Lanzó un beso con aquellos dedos color rosa que tan bien manejaban el revólver, y se fue.
Un estornudo viaja a una velocidad máxima de trescientos kilómetros por hora. Un erupto más despacio. Un pedo más aún. Pero un beso tirado con los dedos… su salida es súbita, su llegada ambigua, y no hay fuentes que puedan afirmar con autoridad la velocidad que alcanza en su vuelo.
44
CUANDO TERMINÓ EL Capistranon, Sissy saltó de la cama. Por la ventana pudo ver a las vaqueras agrupadas en círculo. Alguien o algo había en el centro del círculo. Sissy se arregló sumariamente, se encremalleró el mono y salió. No le importaba gran cosa no saber quién era. Nunca le importaban no saber qué esperar,
Lo que había en el centro del círculo era una cabra. Billy West, el paseante de medianoche de ciento veinte kilos de Mottburg la había traído como muestra. Había muchas más en el lugar del que procedía aquella, según Billy West. A las vaqueras les hacía un precio especial de veinte dólares por pieza.
Debbie rascaba las orejas del animal. Le abrazaba.
– Soy como Mahatma Gandhi -decía-. No podré pasarme ya sin una cabra.
– Qué linda -decía Kym-. Mucho más que una vaca.
– Las cabras están siempre probándote -dijo Debbie-. Son como maestros zen. Saben instantáneamente si finges. Y te prueban para que seas sincero. La gente debería ir a la cabra en vez de al psiquiatra.
– Es tan bonita -dijo Gloria. Apartó a Debbie y dio un abrazo al animal.
– Las cabras son el máximo en lo de macho y hembra -dijo Debbie-. Observar una pareja de cabras es entender todo lo que hay en el viaje macho-hembra. Habría que dar un par de cabras a todas las parejas al casarse. No harían falta más consejeros matrimoniales.
– Mirad qué ojos tan picaros -arrulló Meather.
– ¿Cuándo podernos conseguir más? -preguntó Elaine.
– ¡Oh! ¡Me ha lamido! -chilló Gloria,
Cuando se cansó de mirar a la cabra, Sissy se dispuso a volver a su habitación. Pensó que podría hacer señas de estop al empapelado, o algo así. Pero la alcanzó Jelly.
– Al parecer vamos a convertirnos en cabreras -dijo.
– ¿Qué más da? -dijo Sissy-. Quiero decir que eso no altera tu fantasía.
– En absoluto -dijo Jelly-. Es como el gourmet del que me habló el Chink, que lo dejó todo, viajó miles de kilómetros y gastó hasta el último céntimo para llegar a la lamasería más remota del Himalaya y probar un plato que había deseado toda su vida: pastel de melocotón tibetano.

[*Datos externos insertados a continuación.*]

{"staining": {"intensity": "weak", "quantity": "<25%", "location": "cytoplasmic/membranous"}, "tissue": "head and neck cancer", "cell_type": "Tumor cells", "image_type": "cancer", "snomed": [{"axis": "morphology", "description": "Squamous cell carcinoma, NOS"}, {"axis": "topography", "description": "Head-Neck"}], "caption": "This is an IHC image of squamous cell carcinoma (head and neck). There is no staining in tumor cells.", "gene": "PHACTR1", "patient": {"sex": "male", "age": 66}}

Cuando llegó allí, congelado, exhausto y arruinado, los lanías le dijeron que no tenían melocotones, «Bueno», dijo el gourmet, «pues que sea de manzana». Melocotón, manzana; vacas, cabras. ¿Comprendes?

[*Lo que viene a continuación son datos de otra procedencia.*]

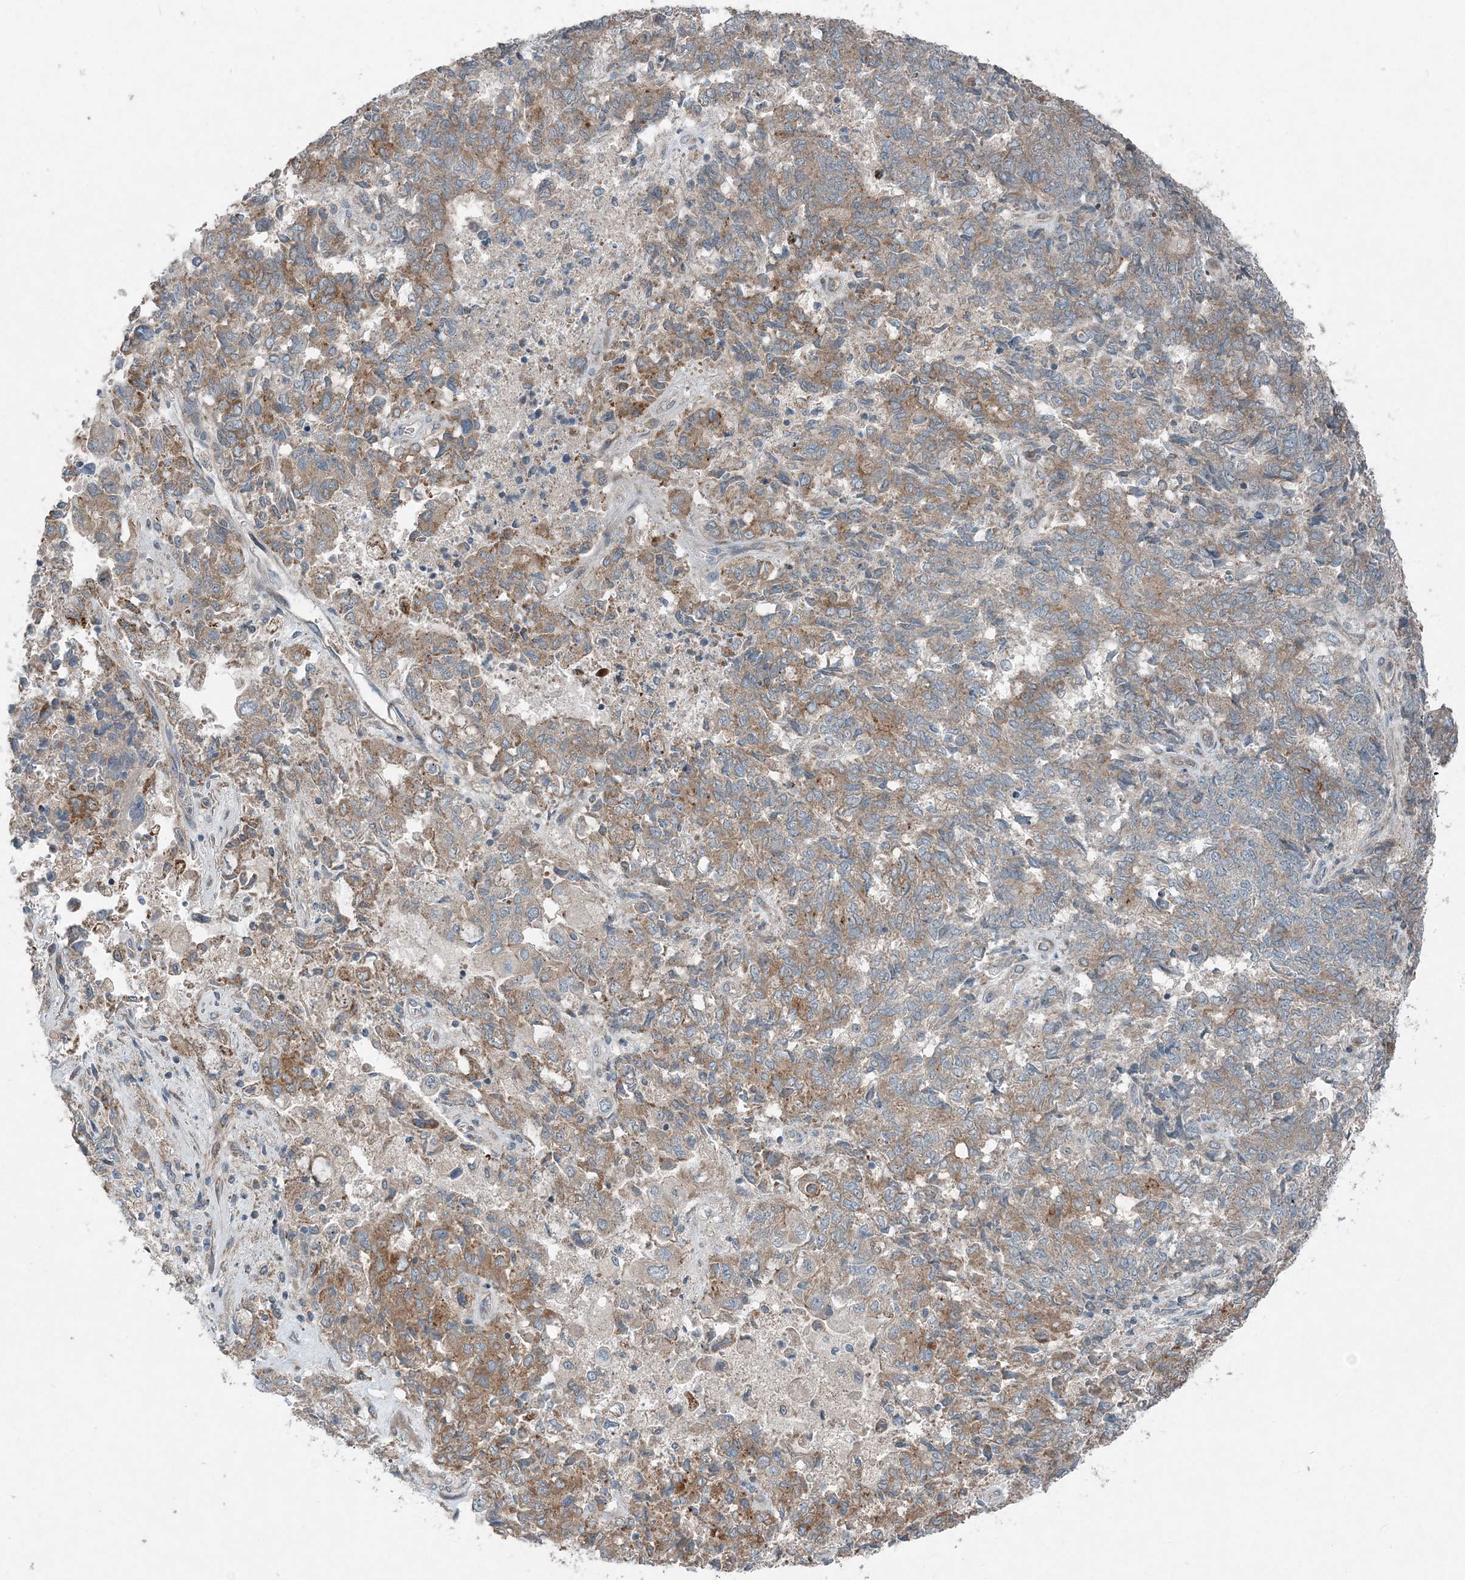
{"staining": {"intensity": "moderate", "quantity": "<25%", "location": "cytoplasmic/membranous"}, "tissue": "endometrial cancer", "cell_type": "Tumor cells", "image_type": "cancer", "snomed": [{"axis": "morphology", "description": "Adenocarcinoma, NOS"}, {"axis": "topography", "description": "Endometrium"}], "caption": "Protein expression analysis of human endometrial cancer reveals moderate cytoplasmic/membranous positivity in about <25% of tumor cells.", "gene": "INTU", "patient": {"sex": "female", "age": 80}}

Sissy pensó que aquello tenía algo que ver con la primacía de la forma sobre la función, aproximándose así a su propio enfoque del autoestop, en el que una estructura emocional y física creada por variaciones e intensificaciones de la práctica autoestópica era de mucha mayor importancia que los objetivos utilitarios comúnmente considerados único propósito del acto. Aún seguía pensando en ello cuando Jelly dijo:
– Oye, hay una clase de acondicionamiento sexual de aquí a cinco minutos. Vamos a ir unas cuantas a boicotearla. A comunicar algunos datos útiles y a corregir algunos errores. ¿Vienes?